In terms of ratione temporis, the Convention is not binding on the State in relation to any act or fact which took place before the Convention came into force (1953) unless there is a continuing violation which originated before that date and still persists. Here, Court decided that it lacked temporal jurisdiction because the acts complained of occurred before the ratification of the Convention by the UK although the Court did appear to countenance the possibility of the argument that there is a continuing violation from when Elgin took the sculptures to the present day. Relevantly, the Court has extended jurisdiction in several cases concerning the right of property such as the continuing unlawful occupation by the navy of land belonging to the applicants, without compensation (Papamichalopoulos and Others v. Greece [8]) and the denial of access and interference with the rights to the applicant’s property in occupied Northern Cyprus (Loizidou v. Turkey [9]).

The compatibility ratione materiae with the Convention of an application or complaint derives from the Court’s subject matter jurisdiction; a complaint is inadmissible if it relates to a right not provided by the Convention. in this instance, the Court was not satisfied that the applicant had established a right as an association representing a group of alleged victims to have the sculptures returned to Greece or to require a contracting State (the UK) to participate in mediation.

What the Court left open was the question of whether there is a general right to protection of cultural heritage.

Does this decision mean that the Greeks have lost their marbles, both legally and metaphorically? Although in this writer’s view the answer is no, the decision serves as a timely reminder that the issue of the Parthenon Marbles will never go away. Indeed, as the cultural heritage lawyer, Derek Fincham [10] has written, we need to have a more sophisticated conversation about this issue. When we speak of rights – cultural or otherwise – it is important to reflect that if individuals attempted to do what Elgin did 200 years ago they would find themselves in violation of domestic and international cultural heritage law.

Andre Malraux in Voices of Silence [11] wrote about the way in which objects of the past were stripped of their worlds and resettled chronologically in the land of art (in this case, a so-called universal museum in London). The Parthenon sculptures were conceived and designed and executed as integral parts of the Parthenon temple. They acquired their real conceptual meaning only in their natural and historic environment as a unified whole and, as such, form an indissoluble link with the cultural heritage of Greece. They are the keys to Greece’s heritage.

And yet – as Geoffrey Robertson QC [12] has written – that country’s enjoyment of the monuments is rendered ineffectual, if not severely diminished, by the continued retention of almost half the surviving sculptures in the British Museum. Every country is entitled to possess cultural property which enhances its own identity as well as enable an informed understanding and appreciation for the culture that produced it.

In summary, it is apparent the Athenians Association’s application was dismissed at a preliminary stage of the proceedings and on a clear jurisdictional point arising from the association’s lack of standing in relation to the rights it asserted had been violated under the European Convention. There was no real hearing on the merits and the decision, if anything, reinforces the clarion call for the Greek State to consider instituting legal proceedings against the UK – probably in the International Court of Justice – based on the evolving principles of customary international law in the area of cultural property heritage and cultural identity.

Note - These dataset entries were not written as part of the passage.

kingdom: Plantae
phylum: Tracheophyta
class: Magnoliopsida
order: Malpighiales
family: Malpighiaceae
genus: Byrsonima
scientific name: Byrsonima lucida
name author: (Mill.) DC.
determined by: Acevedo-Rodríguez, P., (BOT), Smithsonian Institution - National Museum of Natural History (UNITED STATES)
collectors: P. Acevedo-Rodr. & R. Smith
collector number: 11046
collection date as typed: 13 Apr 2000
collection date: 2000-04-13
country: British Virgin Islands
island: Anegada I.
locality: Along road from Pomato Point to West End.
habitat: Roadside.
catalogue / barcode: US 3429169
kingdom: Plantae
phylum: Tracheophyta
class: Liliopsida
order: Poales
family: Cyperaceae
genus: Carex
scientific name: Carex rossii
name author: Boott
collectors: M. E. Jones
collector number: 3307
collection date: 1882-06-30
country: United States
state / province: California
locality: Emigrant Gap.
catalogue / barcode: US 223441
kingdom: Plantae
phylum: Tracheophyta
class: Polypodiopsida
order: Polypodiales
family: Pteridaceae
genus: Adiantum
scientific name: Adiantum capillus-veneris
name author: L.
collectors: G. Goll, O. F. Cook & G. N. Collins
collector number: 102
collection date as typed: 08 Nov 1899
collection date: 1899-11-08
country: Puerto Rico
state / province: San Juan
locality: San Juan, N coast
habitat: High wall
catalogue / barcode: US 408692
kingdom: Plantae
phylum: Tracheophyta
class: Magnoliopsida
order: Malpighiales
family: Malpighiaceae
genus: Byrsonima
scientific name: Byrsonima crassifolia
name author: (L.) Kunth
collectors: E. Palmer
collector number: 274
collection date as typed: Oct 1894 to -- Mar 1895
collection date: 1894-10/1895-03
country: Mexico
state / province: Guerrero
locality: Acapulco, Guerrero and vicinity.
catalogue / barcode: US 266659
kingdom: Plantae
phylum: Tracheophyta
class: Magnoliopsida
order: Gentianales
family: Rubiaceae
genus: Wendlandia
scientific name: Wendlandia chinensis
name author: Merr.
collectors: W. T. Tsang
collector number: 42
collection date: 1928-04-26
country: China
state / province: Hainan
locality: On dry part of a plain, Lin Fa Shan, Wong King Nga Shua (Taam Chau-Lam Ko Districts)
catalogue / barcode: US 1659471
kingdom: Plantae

Given that the Acropolis monuments are also included on the World Heritage List of UNESCO, it can be argued that the Greek State has an obligation, as well as a right, to preserve the integrity of these structures. The Parthenon is emblematic of a country whose meaning is often found in its ruins. As one author has astutely observed, “when we contemplate ruins, we contemplate our future”.

That future lies in the reunification of all the known surviving Parthenon sculptures in Athens.